Sunday, April 7, 2013

Feta and Sundried Tomatoes Scones, Zucchini and Feta Cheese scones, and Sunflower seeds with Herbes de Provence

What I eat when I have the Quinoa, Legumes and Veggies Cream ? Scones....

These types of bread are easy, fast, savoury, and accepts any kind of flavour (leftover) we want to add.

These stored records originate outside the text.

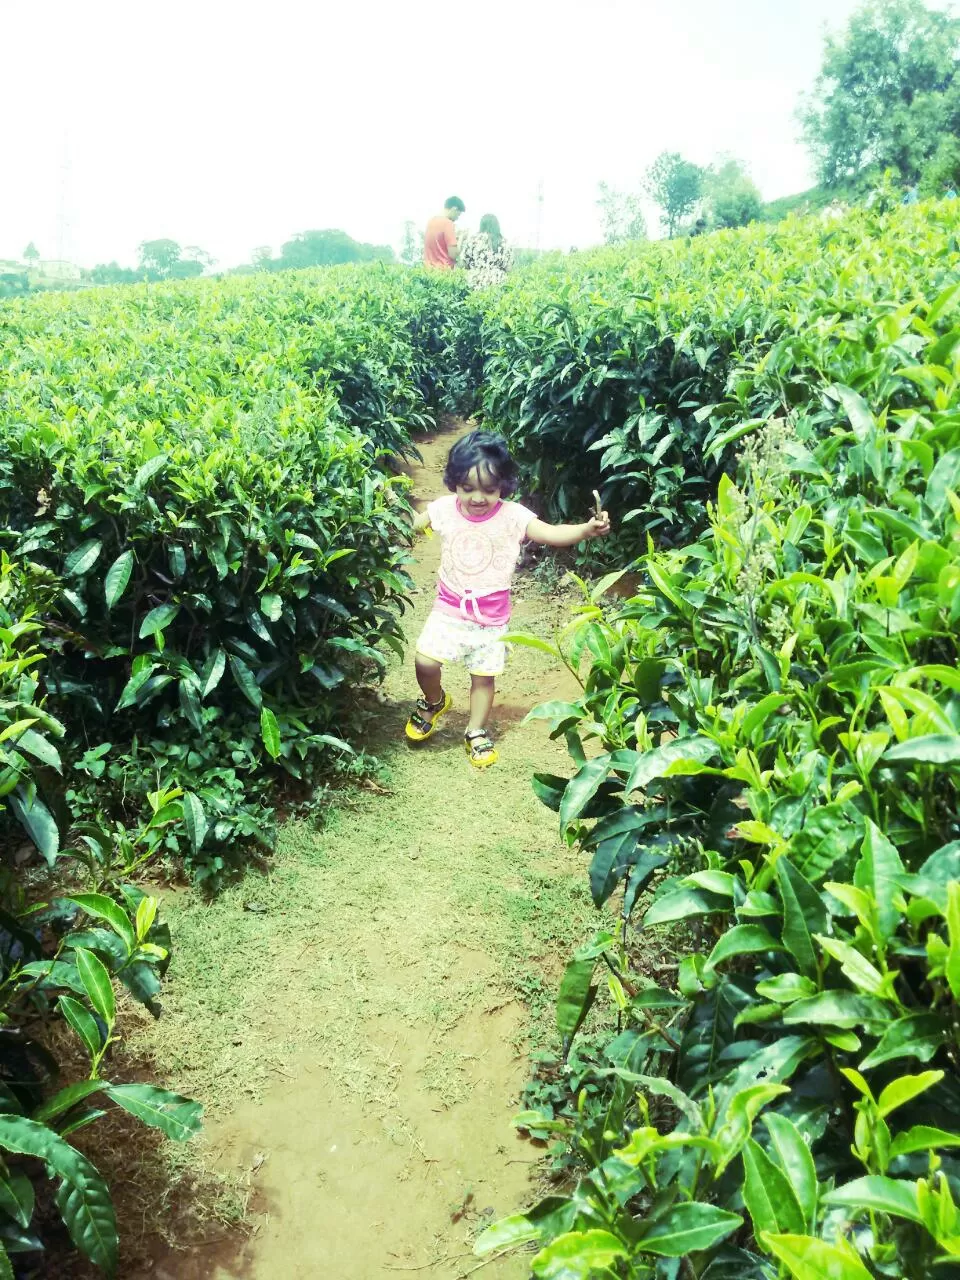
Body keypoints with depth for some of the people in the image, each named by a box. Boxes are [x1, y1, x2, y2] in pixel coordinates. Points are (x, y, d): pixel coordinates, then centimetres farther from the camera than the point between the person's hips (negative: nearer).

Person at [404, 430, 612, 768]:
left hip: (491, 617, -1)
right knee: (425, 661, -12)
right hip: (449, 609, 1)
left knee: (483, 676, 10)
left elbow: (552, 534, -20)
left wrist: (587, 529, -37)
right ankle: (434, 702, 21)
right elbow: (413, 524, 7)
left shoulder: (513, 516, -14)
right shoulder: (444, 509, -8)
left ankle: (476, 733, 32)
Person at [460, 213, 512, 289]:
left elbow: (463, 263, 3)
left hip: (475, 283, -1)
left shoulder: (473, 240, 0)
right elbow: (508, 267, 4)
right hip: (497, 284, 1)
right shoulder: (503, 242, 4)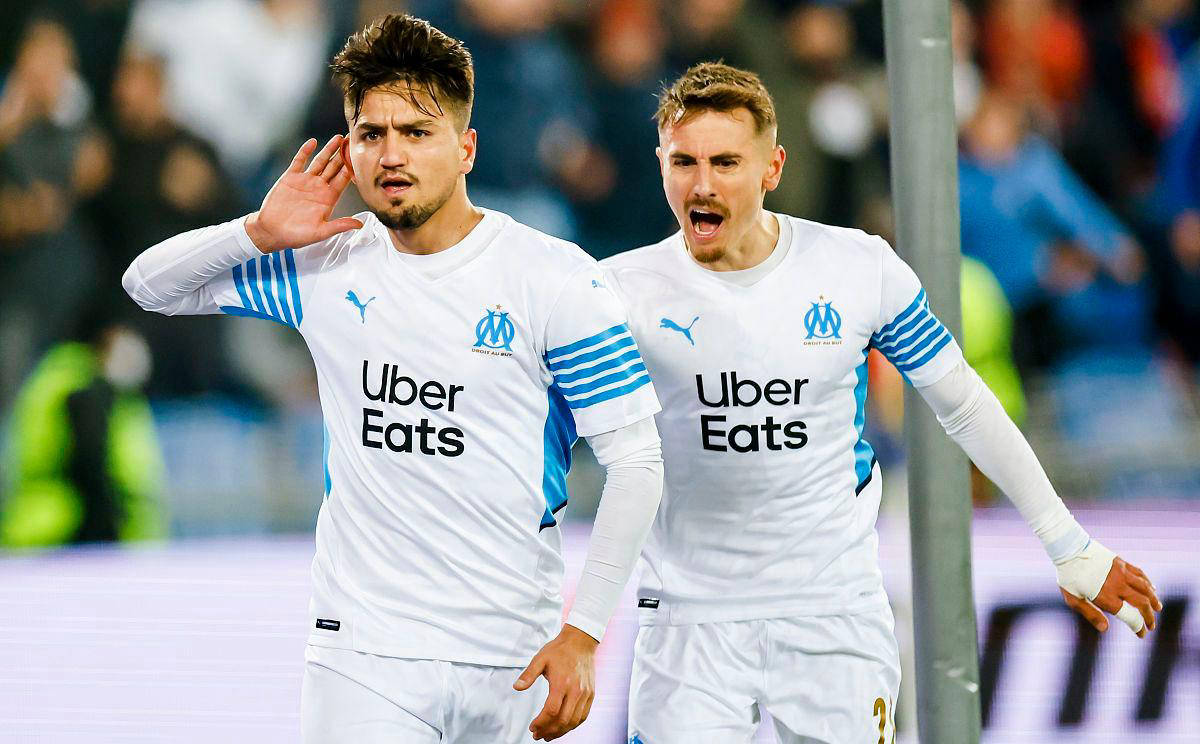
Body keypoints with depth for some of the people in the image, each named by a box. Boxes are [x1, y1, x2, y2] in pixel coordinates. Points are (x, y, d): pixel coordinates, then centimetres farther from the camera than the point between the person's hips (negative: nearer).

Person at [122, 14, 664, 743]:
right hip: (363, 651, 1)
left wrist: (585, 634, -12)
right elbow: (150, 283, 13)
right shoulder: (328, 268, 5)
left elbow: (636, 462, -6)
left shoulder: (555, 280, -6)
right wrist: (258, 234, -7)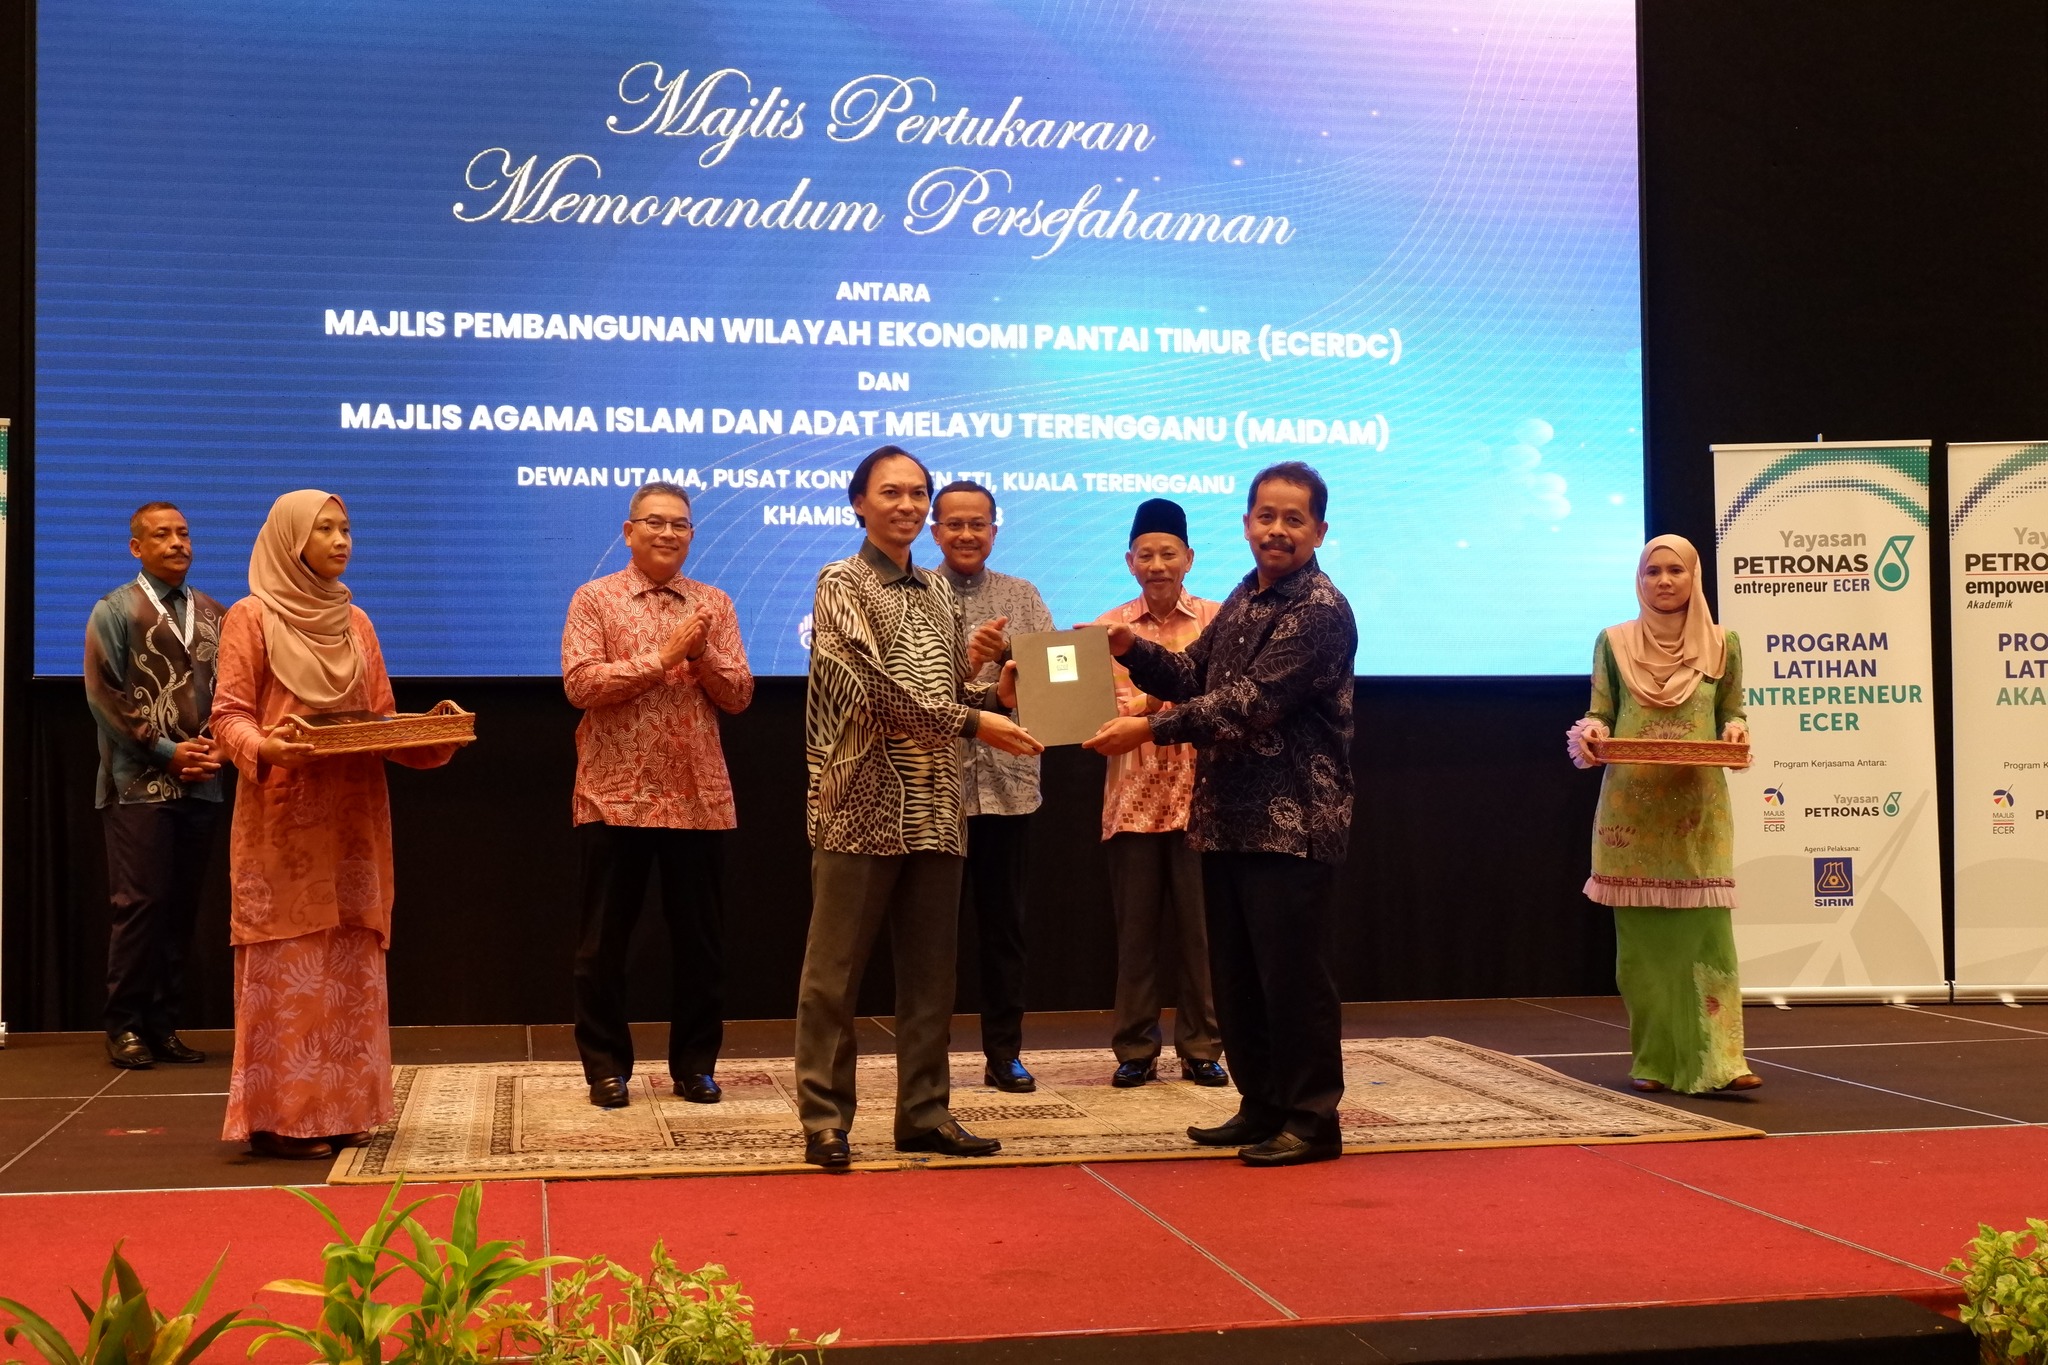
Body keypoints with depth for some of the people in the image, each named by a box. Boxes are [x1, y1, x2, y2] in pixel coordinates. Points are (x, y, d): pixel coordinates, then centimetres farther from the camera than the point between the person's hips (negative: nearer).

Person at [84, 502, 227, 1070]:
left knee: (181, 909, 6)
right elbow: (105, 695, -6)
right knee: (141, 904, -6)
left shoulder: (212, 614, 12)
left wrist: (215, 746, -7)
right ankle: (124, 1027, 3)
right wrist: (167, 750, -11)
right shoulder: (115, 612, 1)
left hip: (200, 785, 4)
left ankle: (162, 1024, 13)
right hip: (139, 785, -4)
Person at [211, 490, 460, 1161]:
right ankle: (280, 1116, -1)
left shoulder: (355, 622, 16)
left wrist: (433, 733, -3)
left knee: (349, 966, 5)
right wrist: (265, 747, -27)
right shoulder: (252, 616, -1)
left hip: (353, 820, 6)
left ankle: (338, 1108, 12)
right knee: (288, 965, -6)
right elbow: (228, 714, -7)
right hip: (284, 820, -6)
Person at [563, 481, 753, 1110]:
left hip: (699, 797, 3)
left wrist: (703, 656, -13)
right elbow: (580, 683, -11)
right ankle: (606, 1066, 15)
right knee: (605, 940, 5)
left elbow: (738, 695, 5)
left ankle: (694, 1063, 18)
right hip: (615, 794, -2)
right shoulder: (595, 599, 1)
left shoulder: (714, 604, 10)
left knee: (699, 938, 7)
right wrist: (663, 656, -15)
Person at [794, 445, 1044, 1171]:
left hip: (934, 810, 6)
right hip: (861, 807, -6)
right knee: (835, 971, -1)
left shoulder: (937, 592, 17)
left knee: (929, 969, 10)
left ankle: (923, 1111, 18)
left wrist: (997, 695, -3)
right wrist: (970, 721, -19)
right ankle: (825, 1119, 6)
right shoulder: (841, 585, -4)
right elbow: (875, 687, -15)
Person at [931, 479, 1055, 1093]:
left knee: (1004, 925, 10)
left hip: (1009, 783, 2)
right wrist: (964, 663, -22)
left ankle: (1004, 1052, 19)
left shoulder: (1023, 597, 9)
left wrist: (1007, 654, -20)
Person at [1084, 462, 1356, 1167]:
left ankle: (1312, 1120, 9)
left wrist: (1150, 728, -21)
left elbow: (1251, 702, -20)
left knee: (1292, 975, -2)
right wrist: (1130, 648, -1)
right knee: (1236, 975, 13)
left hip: (1292, 821, -8)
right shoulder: (1243, 599, 15)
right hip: (1227, 817, 9)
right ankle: (1262, 1106, 24)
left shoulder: (1322, 611, -13)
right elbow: (1194, 676, 16)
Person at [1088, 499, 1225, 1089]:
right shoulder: (1109, 628, 6)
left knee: (1198, 928, 4)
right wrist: (1148, 702, -19)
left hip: (1198, 799, -1)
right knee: (1136, 928, 5)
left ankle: (1201, 1050, 14)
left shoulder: (1217, 620, 4)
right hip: (1132, 801, 1)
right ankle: (1135, 1051, 14)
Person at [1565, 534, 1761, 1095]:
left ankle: (1717, 1058, -7)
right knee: (1641, 932, 1)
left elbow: (1731, 717, 12)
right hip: (1633, 806, 0)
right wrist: (1588, 734, -14)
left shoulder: (1724, 644, 9)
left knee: (1705, 927, -7)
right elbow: (1599, 716, 8)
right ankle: (1654, 1059, 9)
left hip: (1699, 806, 0)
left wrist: (1735, 733, -10)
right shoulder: (1614, 642, 8)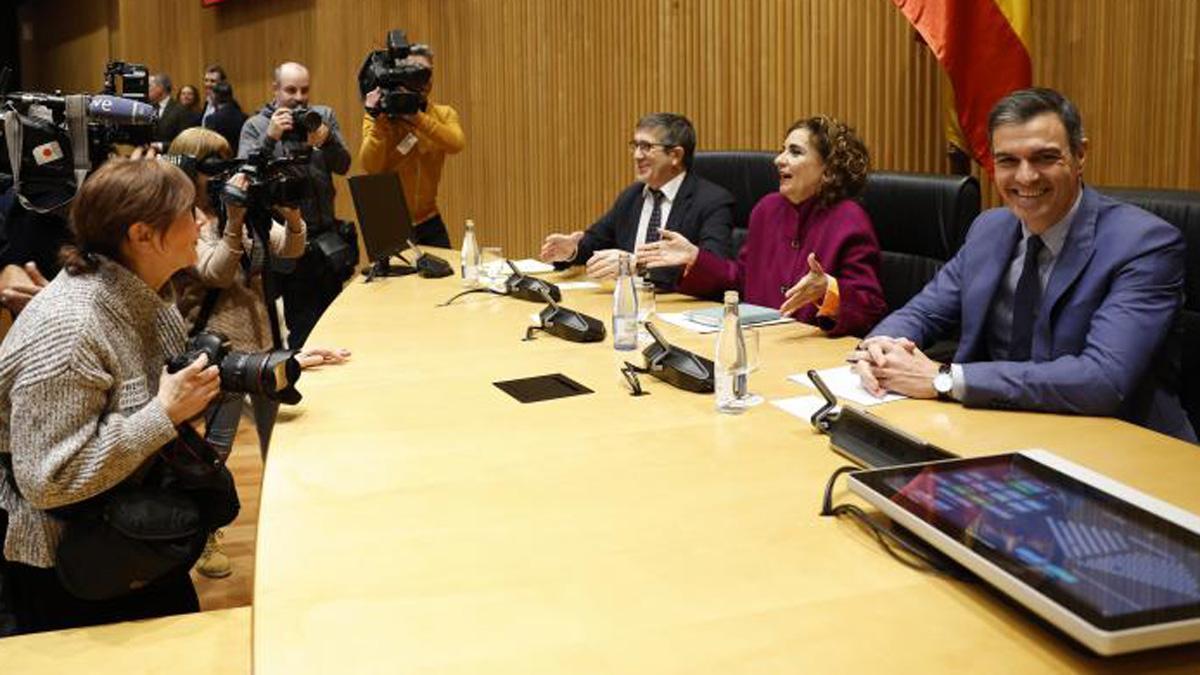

Here is my basic recipe. The first ones have  olives, feta and sundried tomatoes, the second's are with zucchini and feta cheese,  and the last one with sunflower seeds and Herbes de Provence.


400 grams of flour
1/4 teaspoon of salt
65 grams of butter (room temperature)
3 teaspoons of baking powder (or 4 if you want them really big and spongy!)
200-250 ml of milk or buttermilk

For the olives, feta and sundried tomatoes scones

50 grams chopped olives
50 grams chopped and soakek sundried tomatoes
90 grams of feta cheese

For the zucchini and feta cheese

2 zucchinis cooked and chopped
90 grams of feta cheese

Sunflower seeds and Herbes de Provence

30 grams of sunflower seeds 
1 teaspoon of  Herbes de Provence.

Mix the flour, baking powder and salt. Add the butter, and mix it well to have a "sandy" consistency. Incorporate the flavor you wish. Add the liquid until you have a dough that is soft, but not sticky to your hands


On a table with flour, roll it with a pin and make a rectangle

Cut it in squares


In a preheated oven at 425 F or 200C, bake it for 12-15 minutes or until golden brown. Serve it warm with butter along with a soup or salad. ENJOY!

1 comment:

  1. wow these are a perfect breakfast with a pot of freshly brewed tea!